CONSIGNE: Veuillez reproduire à l'identique toutes les lignes ci-dessous, sans rien y modifier.

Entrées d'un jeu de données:
◇ ◇ ◇ ◇

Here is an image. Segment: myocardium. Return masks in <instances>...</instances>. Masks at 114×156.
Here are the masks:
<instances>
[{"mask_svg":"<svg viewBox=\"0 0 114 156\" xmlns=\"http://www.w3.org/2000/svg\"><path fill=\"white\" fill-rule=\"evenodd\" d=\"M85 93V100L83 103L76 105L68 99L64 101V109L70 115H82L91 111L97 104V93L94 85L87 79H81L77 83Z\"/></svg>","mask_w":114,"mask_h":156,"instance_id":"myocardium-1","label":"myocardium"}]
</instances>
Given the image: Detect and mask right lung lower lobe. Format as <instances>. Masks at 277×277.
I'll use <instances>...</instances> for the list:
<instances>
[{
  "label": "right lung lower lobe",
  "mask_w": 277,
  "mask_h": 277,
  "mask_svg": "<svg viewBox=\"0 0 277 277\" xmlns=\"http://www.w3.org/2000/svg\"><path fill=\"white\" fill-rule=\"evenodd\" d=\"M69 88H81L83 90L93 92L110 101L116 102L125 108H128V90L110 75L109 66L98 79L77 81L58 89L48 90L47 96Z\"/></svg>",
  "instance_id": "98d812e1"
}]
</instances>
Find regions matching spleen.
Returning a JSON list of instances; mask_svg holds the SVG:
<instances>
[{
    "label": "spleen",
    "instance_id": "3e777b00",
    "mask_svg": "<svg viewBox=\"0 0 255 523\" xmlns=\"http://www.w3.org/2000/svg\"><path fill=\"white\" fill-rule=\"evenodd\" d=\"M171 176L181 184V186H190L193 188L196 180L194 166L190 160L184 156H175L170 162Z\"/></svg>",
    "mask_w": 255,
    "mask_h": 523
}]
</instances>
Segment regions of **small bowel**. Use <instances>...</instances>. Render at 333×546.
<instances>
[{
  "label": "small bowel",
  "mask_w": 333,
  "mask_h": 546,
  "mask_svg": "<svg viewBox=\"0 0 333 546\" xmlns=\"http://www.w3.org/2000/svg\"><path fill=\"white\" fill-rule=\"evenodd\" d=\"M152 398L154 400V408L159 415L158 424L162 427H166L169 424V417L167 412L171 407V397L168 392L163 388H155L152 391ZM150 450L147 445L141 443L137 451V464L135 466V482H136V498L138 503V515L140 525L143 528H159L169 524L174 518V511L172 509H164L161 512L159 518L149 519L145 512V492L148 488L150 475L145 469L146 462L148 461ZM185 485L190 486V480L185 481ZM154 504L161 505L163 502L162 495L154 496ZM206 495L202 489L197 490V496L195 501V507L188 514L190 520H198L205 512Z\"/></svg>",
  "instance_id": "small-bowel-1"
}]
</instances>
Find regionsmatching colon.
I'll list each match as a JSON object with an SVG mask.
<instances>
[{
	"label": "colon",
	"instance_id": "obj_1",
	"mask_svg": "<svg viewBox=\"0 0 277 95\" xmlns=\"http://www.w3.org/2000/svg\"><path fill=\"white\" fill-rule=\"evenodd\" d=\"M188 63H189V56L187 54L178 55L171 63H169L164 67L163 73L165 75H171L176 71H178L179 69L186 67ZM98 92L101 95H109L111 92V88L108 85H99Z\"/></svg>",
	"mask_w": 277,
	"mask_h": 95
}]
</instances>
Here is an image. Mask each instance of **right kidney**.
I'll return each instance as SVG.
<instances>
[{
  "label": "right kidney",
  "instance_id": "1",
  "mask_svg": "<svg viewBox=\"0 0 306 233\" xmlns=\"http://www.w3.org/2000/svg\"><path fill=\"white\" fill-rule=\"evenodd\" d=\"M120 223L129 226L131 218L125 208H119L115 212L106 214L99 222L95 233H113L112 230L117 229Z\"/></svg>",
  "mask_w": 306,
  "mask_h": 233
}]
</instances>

◇ ◇ ◇ ◇

RÉPONSE ATTENDUE:
Here is an image. Segment: myocardium. Return masks in <instances>...</instances>. Masks at 114×156.
Here are the masks:
<instances>
[{"mask_svg":"<svg viewBox=\"0 0 114 156\" xmlns=\"http://www.w3.org/2000/svg\"><path fill=\"white\" fill-rule=\"evenodd\" d=\"M85 93V100L83 103L76 105L68 99L64 101V109L70 115H82L91 111L97 104V93L94 85L87 79H81L77 83Z\"/></svg>","mask_w":114,"mask_h":156,"instance_id":"myocardium-1","label":"myocardium"}]
</instances>
Given the image: Detect and mask right lung lower lobe. Format as <instances>. Masks at 277×277.
I'll use <instances>...</instances> for the list:
<instances>
[{
  "label": "right lung lower lobe",
  "mask_w": 277,
  "mask_h": 277,
  "mask_svg": "<svg viewBox=\"0 0 277 277\" xmlns=\"http://www.w3.org/2000/svg\"><path fill=\"white\" fill-rule=\"evenodd\" d=\"M69 88H81L83 90L93 92L110 101L116 102L125 108H128V90L110 75L109 66L98 79L77 81L58 89L48 90L47 96Z\"/></svg>",
  "instance_id": "98d812e1"
}]
</instances>
Find regions matching spleen.
Returning a JSON list of instances; mask_svg holds the SVG:
<instances>
[{
    "label": "spleen",
    "instance_id": "3e777b00",
    "mask_svg": "<svg viewBox=\"0 0 255 523\" xmlns=\"http://www.w3.org/2000/svg\"><path fill=\"white\" fill-rule=\"evenodd\" d=\"M171 176L181 184V186H190L193 188L196 180L194 166L190 160L184 156H175L170 162Z\"/></svg>",
    "mask_w": 255,
    "mask_h": 523
}]
</instances>
Segment regions of **small bowel**. Use <instances>...</instances>. Render at 333×546.
<instances>
[{
  "label": "small bowel",
  "mask_w": 333,
  "mask_h": 546,
  "mask_svg": "<svg viewBox=\"0 0 333 546\" xmlns=\"http://www.w3.org/2000/svg\"><path fill=\"white\" fill-rule=\"evenodd\" d=\"M152 398L154 400V408L159 415L158 424L162 427H166L169 424V417L167 412L171 407V397L168 392L163 388H155L152 391ZM150 450L147 445L141 443L137 451V464L135 466V482H136V498L138 503V515L140 525L143 528H159L169 524L174 518V511L172 509H164L161 512L159 518L149 519L145 512V492L148 488L150 475L145 469L146 462L148 461ZM185 485L190 486V480L185 481ZM154 504L161 505L163 502L162 495L154 496ZM206 495L202 489L197 490V496L195 501V507L188 514L190 520H198L205 512Z\"/></svg>",
  "instance_id": "small-bowel-1"
}]
</instances>
Find regionsmatching colon.
I'll list each match as a JSON object with an SVG mask.
<instances>
[{
	"label": "colon",
	"instance_id": "obj_1",
	"mask_svg": "<svg viewBox=\"0 0 277 95\" xmlns=\"http://www.w3.org/2000/svg\"><path fill=\"white\" fill-rule=\"evenodd\" d=\"M188 63H189V56L187 54L178 55L171 63H169L164 67L163 73L165 75H171L176 71H178L179 69L186 67ZM98 92L101 95H109L111 92V88L108 85H99Z\"/></svg>",
	"mask_w": 277,
	"mask_h": 95
}]
</instances>
Here is an image. Mask each instance of **right kidney**.
I'll return each instance as SVG.
<instances>
[{
  "label": "right kidney",
  "instance_id": "1",
  "mask_svg": "<svg viewBox=\"0 0 306 233\" xmlns=\"http://www.w3.org/2000/svg\"><path fill=\"white\" fill-rule=\"evenodd\" d=\"M120 223L129 226L131 218L125 208H119L115 212L106 214L99 222L95 233H113L112 230L117 229Z\"/></svg>",
  "mask_w": 306,
  "mask_h": 233
}]
</instances>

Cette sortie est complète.